DIRECTIVE: Return the material exactly, first line through the line containing "cup: none [510,251,559,292]", and nothing more. Pictures stay out.

[SUPPLIED ENTRIES]

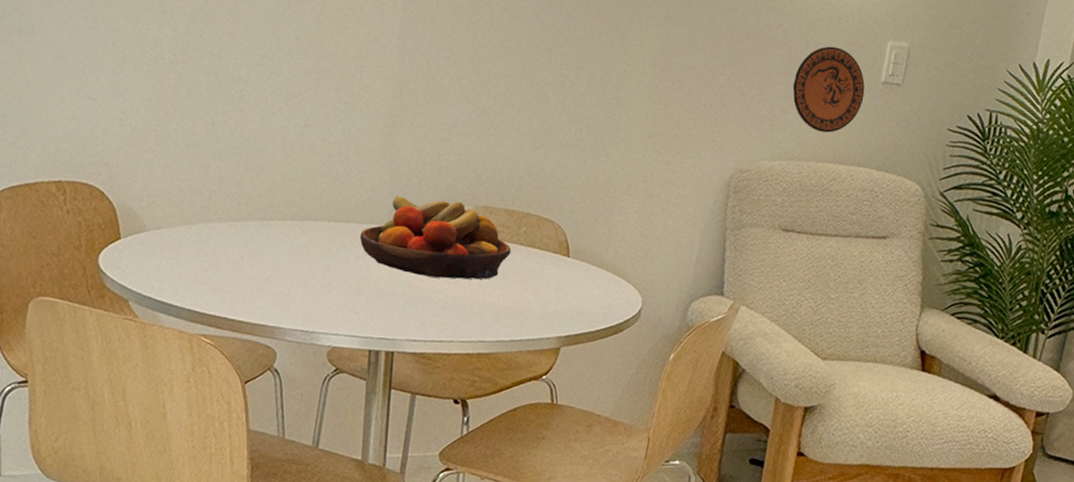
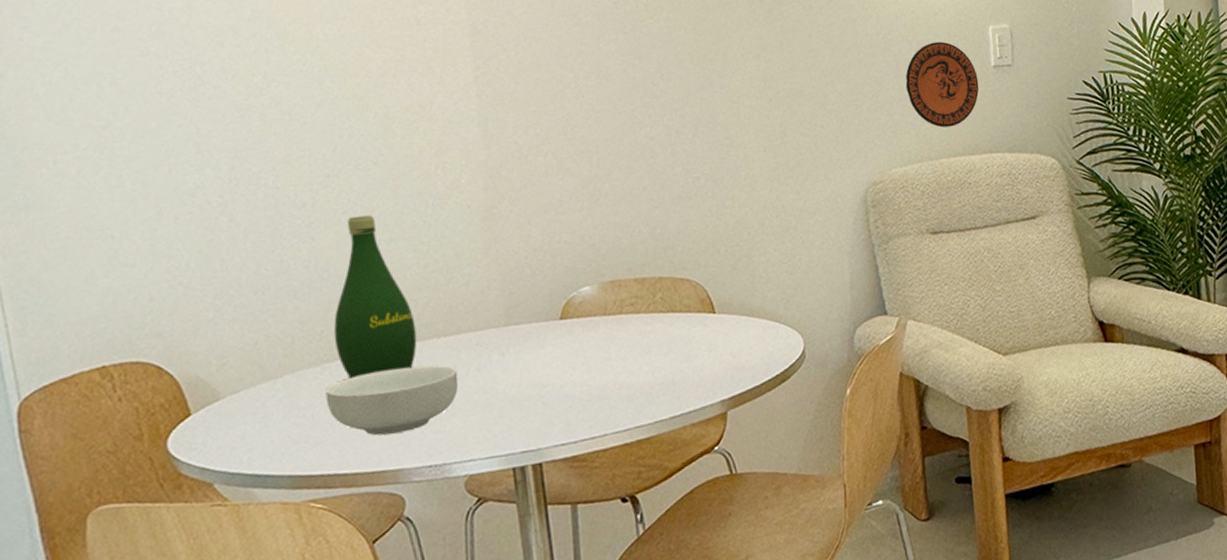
cereal bowl: none [228,238,339,297] -> present [325,365,459,436]
bottle: none [244,97,313,243] -> present [334,215,417,380]
fruit bowl: present [359,195,512,280] -> none [476,282,651,373]

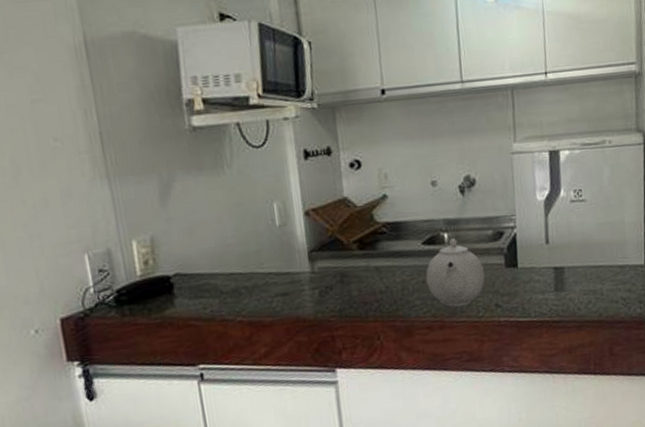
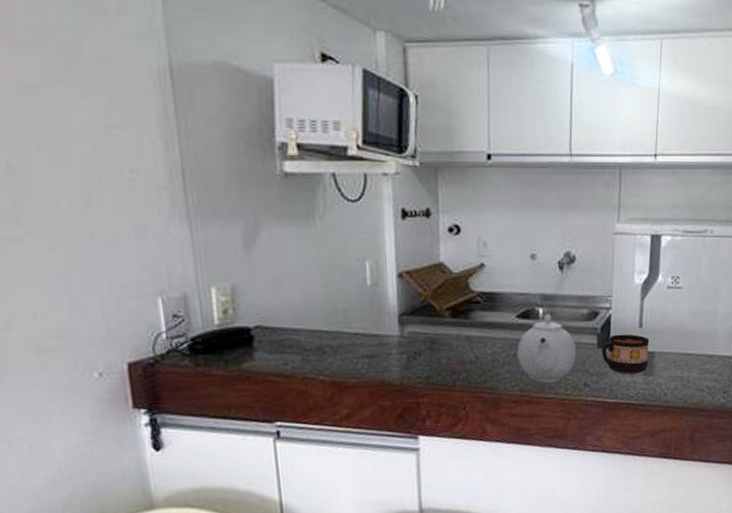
cup: none [510,251,559,292] -> present [602,334,650,374]

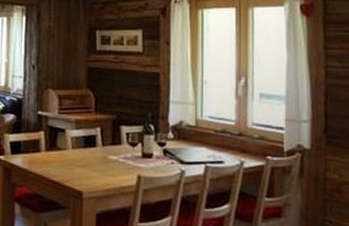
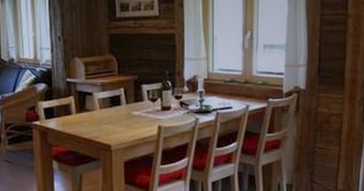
candle holder: none [172,121,202,165] -> present [187,75,214,113]

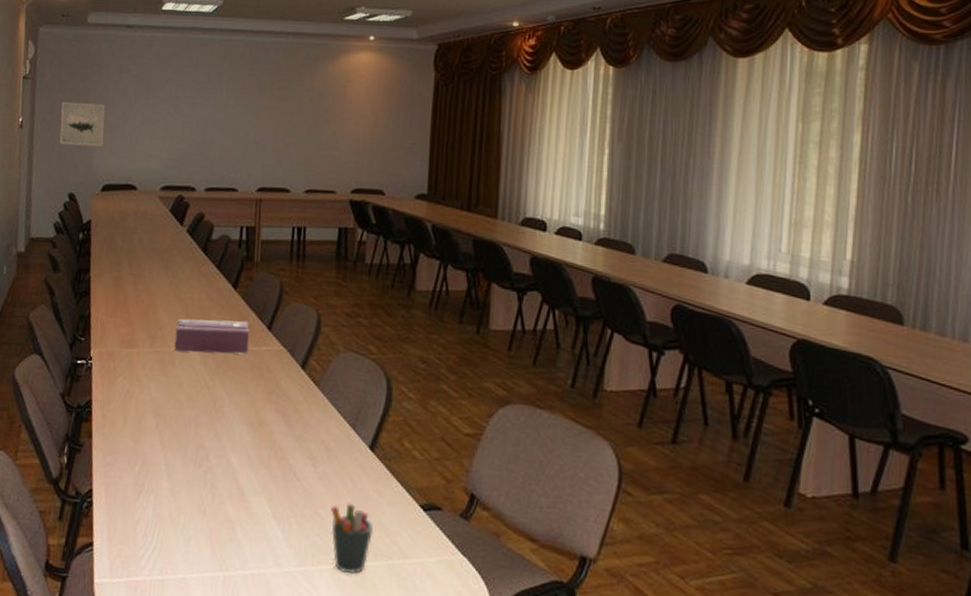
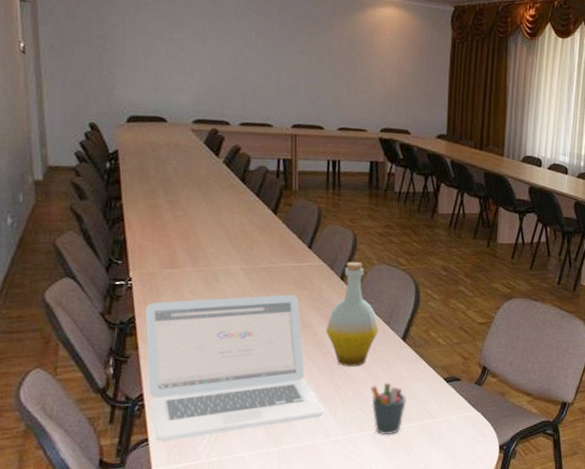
wall art: present [59,101,105,147] -> none [70,29,125,78]
laptop: none [97,383,277,550] -> present [144,294,324,442]
tissue box: present [174,318,250,355] -> none [218,240,292,270]
bottle: none [282,347,342,479] -> present [325,261,379,366]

[/SUPPLIED ENTRIES]

ANSWER BOX:
cereal bowl: none [228,238,339,297] -> present [325,365,459,436]
bottle: none [244,97,313,243] -> present [334,215,417,380]
fruit bowl: present [359,195,512,280] -> none [476,282,651,373]

cup: none [510,251,559,292] -> present [602,334,650,374]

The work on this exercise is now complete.